For carriers of the G allele at rs13407913, the practical implications are modest and uncertain at the level of this specific variant. The broader ADCY3 biology, however, points to two strategies: supporting ciliary signaling through adequate sleep (cilia are most functional in well-rested hypothalamic neurons), and reducing environmental factors that blunt leptin sensitivity (chronic sleep deprivation, ultra-processed food palatability signals). Emerging evidence also suggests that GLP-1 receptor agonists may partially bypass the ciliary cAMP step in hypothalamic satiety signaling.
Interactions
rs13407913 is within the same gene as rs11676272, the missense variant that drives the established ADCY3 BMI association. Whether rs13407913 is in LD with rs11676272 or represents an independent signal has not been determined in published literature.

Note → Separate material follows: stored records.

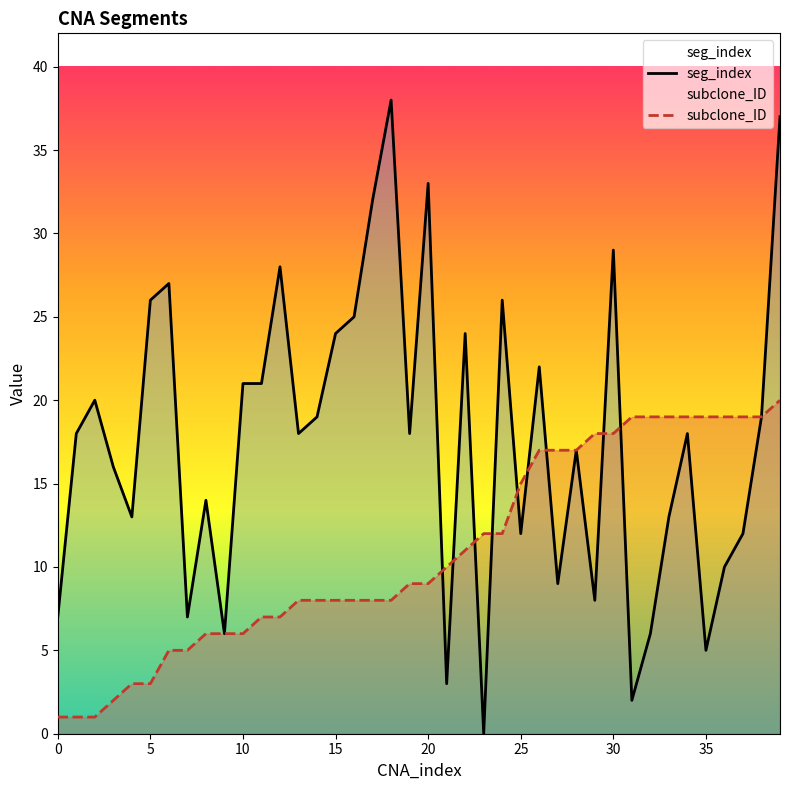

Which series has the largest total across all categories?

seg_index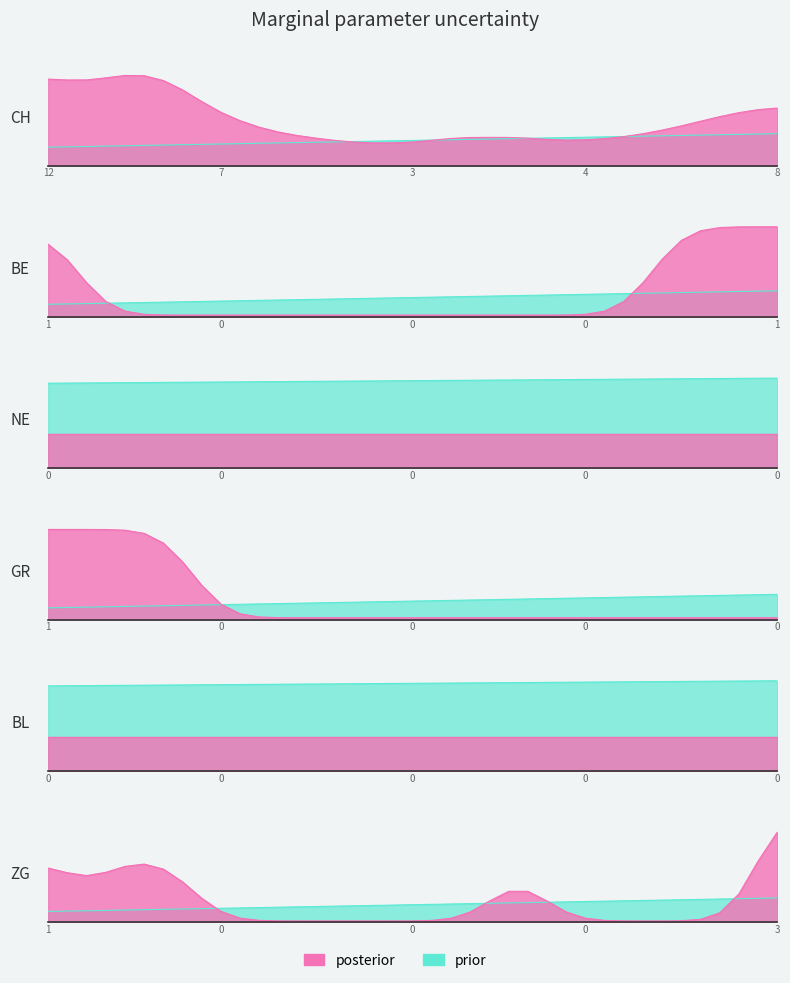

True or false: BL and BE cross at least once.

False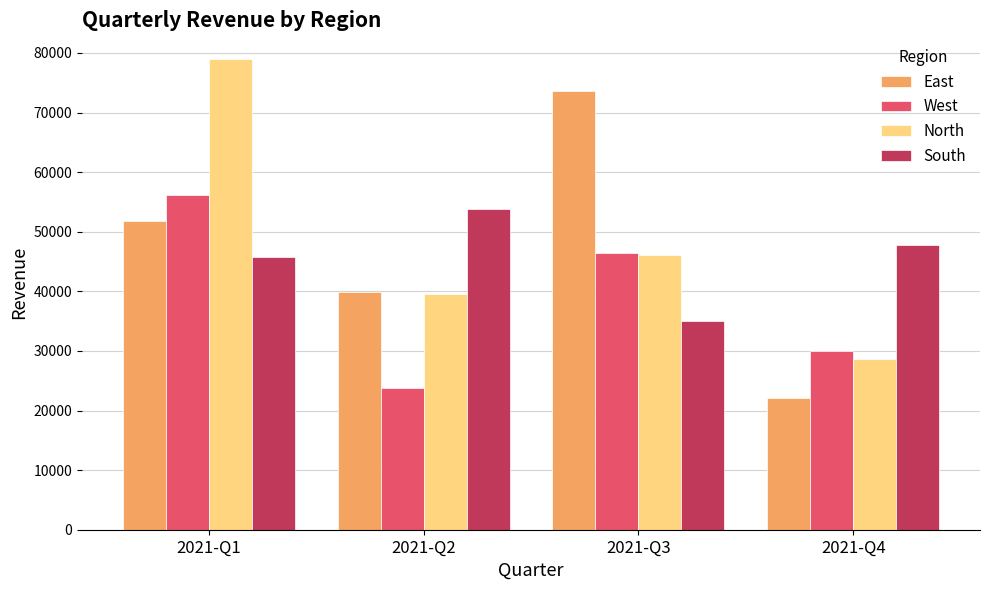

What is the total value across all series at 2021-Q1?

232557.3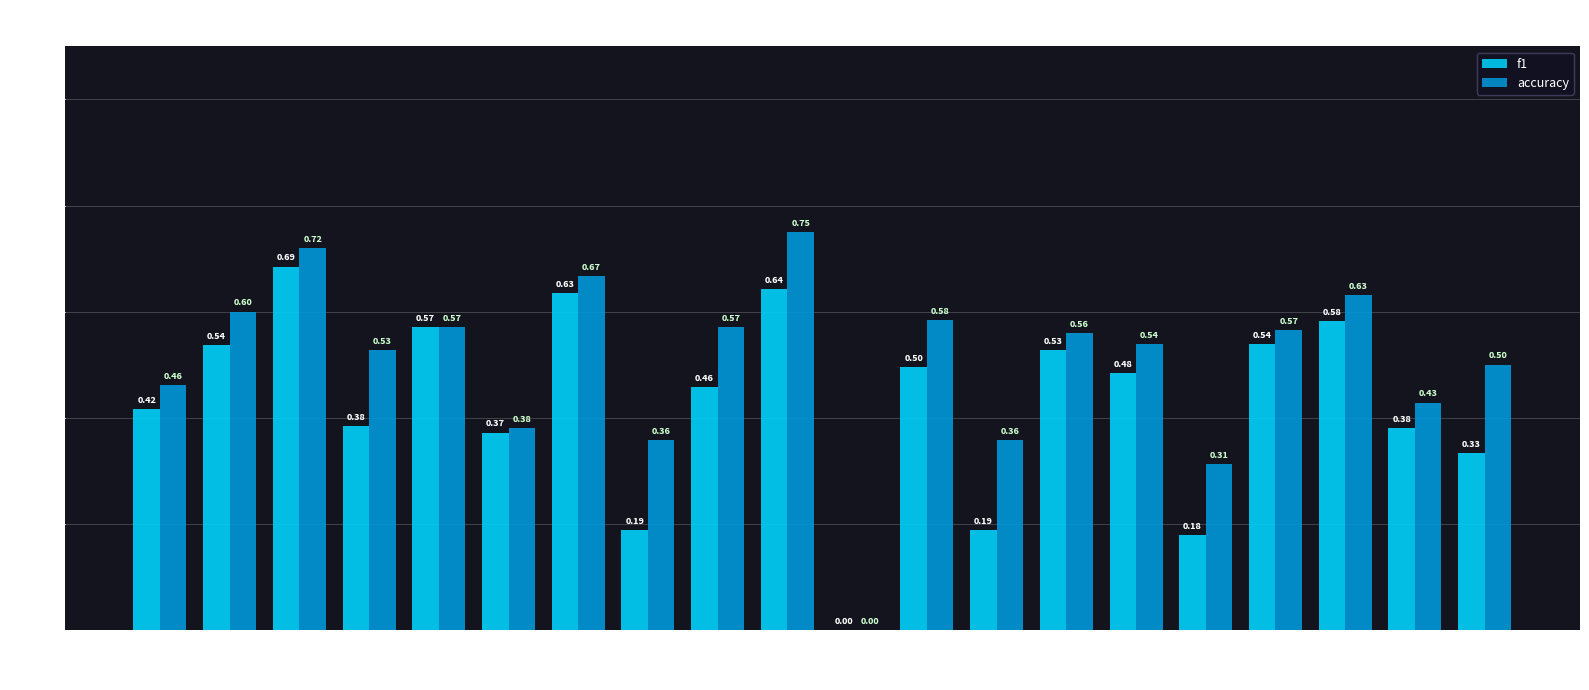

What is the sum of the accuracy values at 18 and 21?

1.1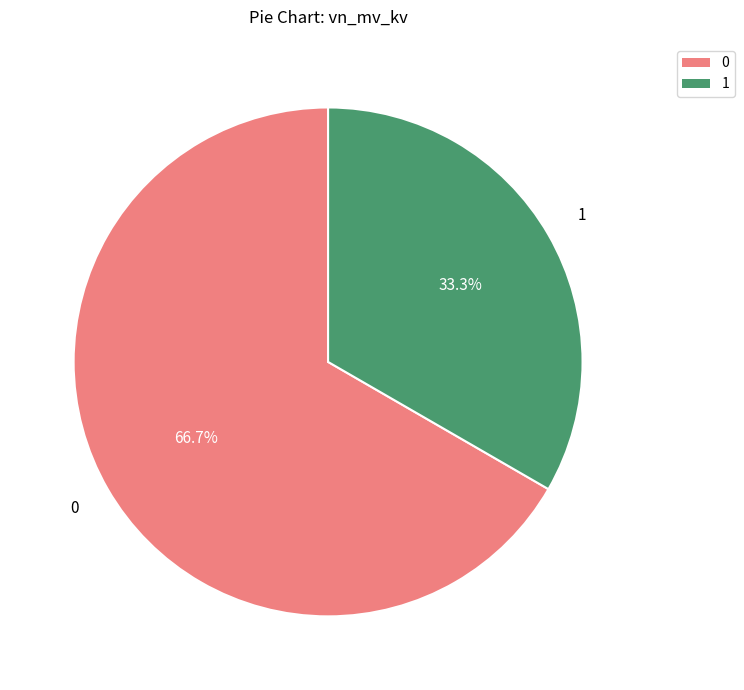

Is the sum of 1 and 0 greater than half?

Yes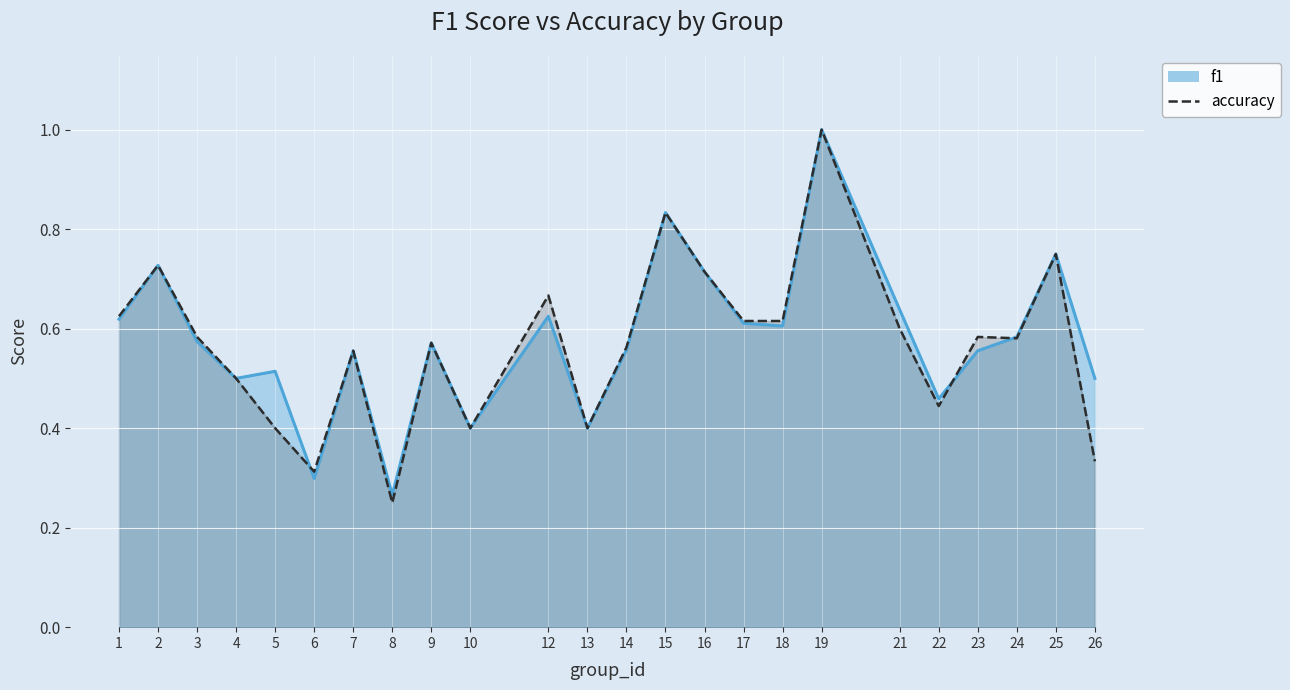

Reading left to right, extract all data points from this chart.

f1_line: 0.6	0.7	0.6	0.5	0.5	0.3	0.6	0.3	0.6	0.4	0.6	0.4	0.6	0.8	0.7	0.6	0.6	1.0	0.6	0.5	0.6	0.6	0.8	0.5
accuracy_line: 0.6	0.7	0.6	0.5	0.4	0.3	0.6	0.2	0.6	0.4	0.7	0.4	0.6	0.8	0.7	0.6	0.6	1.0	0.6	0.4	0.6	0.6	0.8	0.3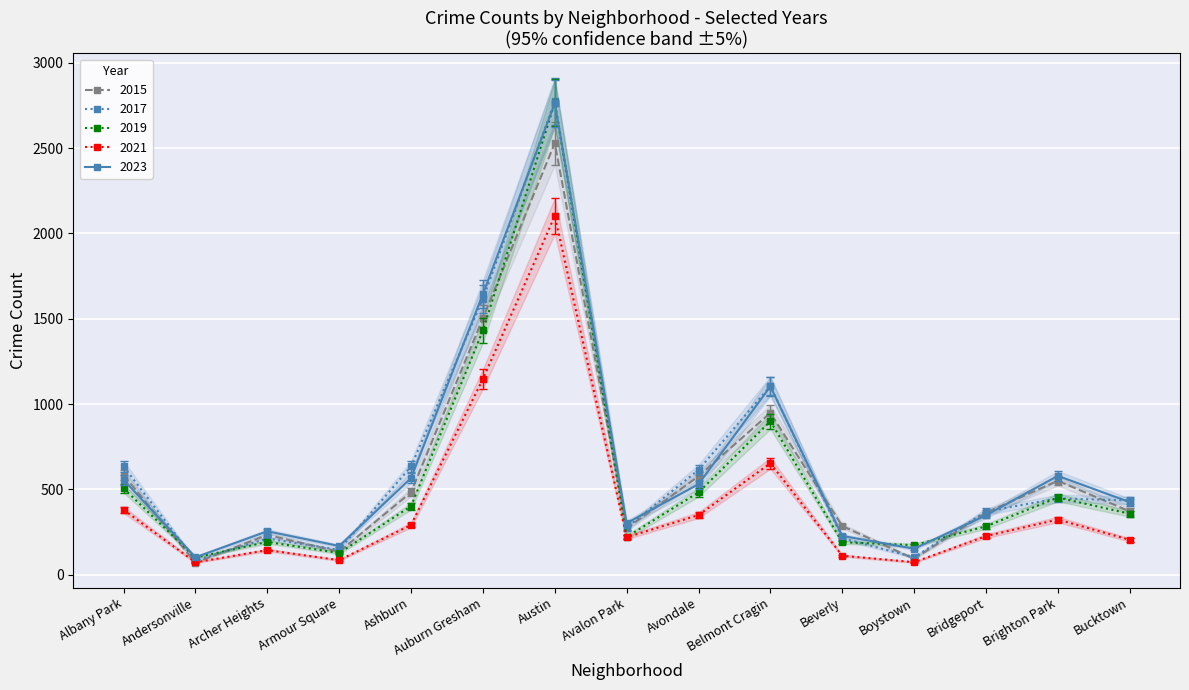

At which category does the chart reach its peak across all series?

Austin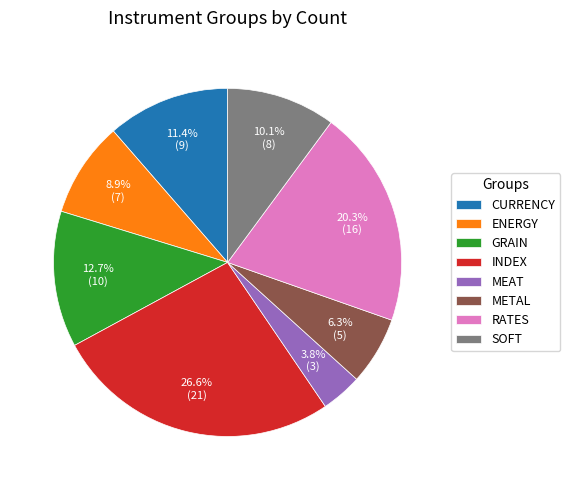

What is the smallest slice in the pie chart?

MEAT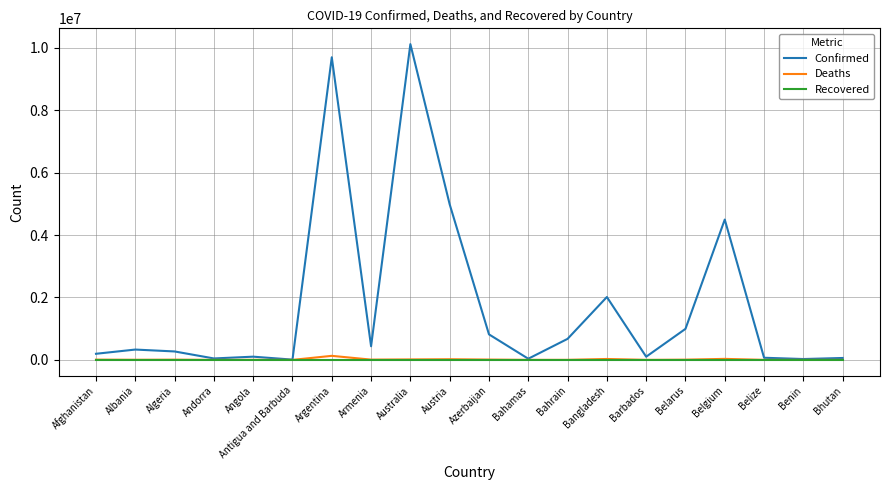

What is the greatest value displayed?

10119203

ADCY3 ciliary signaling intersects with the leptin receptor pathway (LEPR, rs1137101) — a dysfunctional leptin receptor reduces the upstream signal that ADCY3 would amplify, and impaired ADCY3 reduces the ability to transduce even a normal leptin signal. The functional overlap is biological rather than a documented statistical interaction.
The FTO locus (rs9939609) affects adipocyte thermogenesis via IRX3/IRX5, a distinct mechanism from ADCY3's hypothalamic ciliary role. Individuals carrying risk alleles at both loci would face both peripheral (reduced thermogenesis) and central (impaired satiety signaling) contributors to positive energy balance.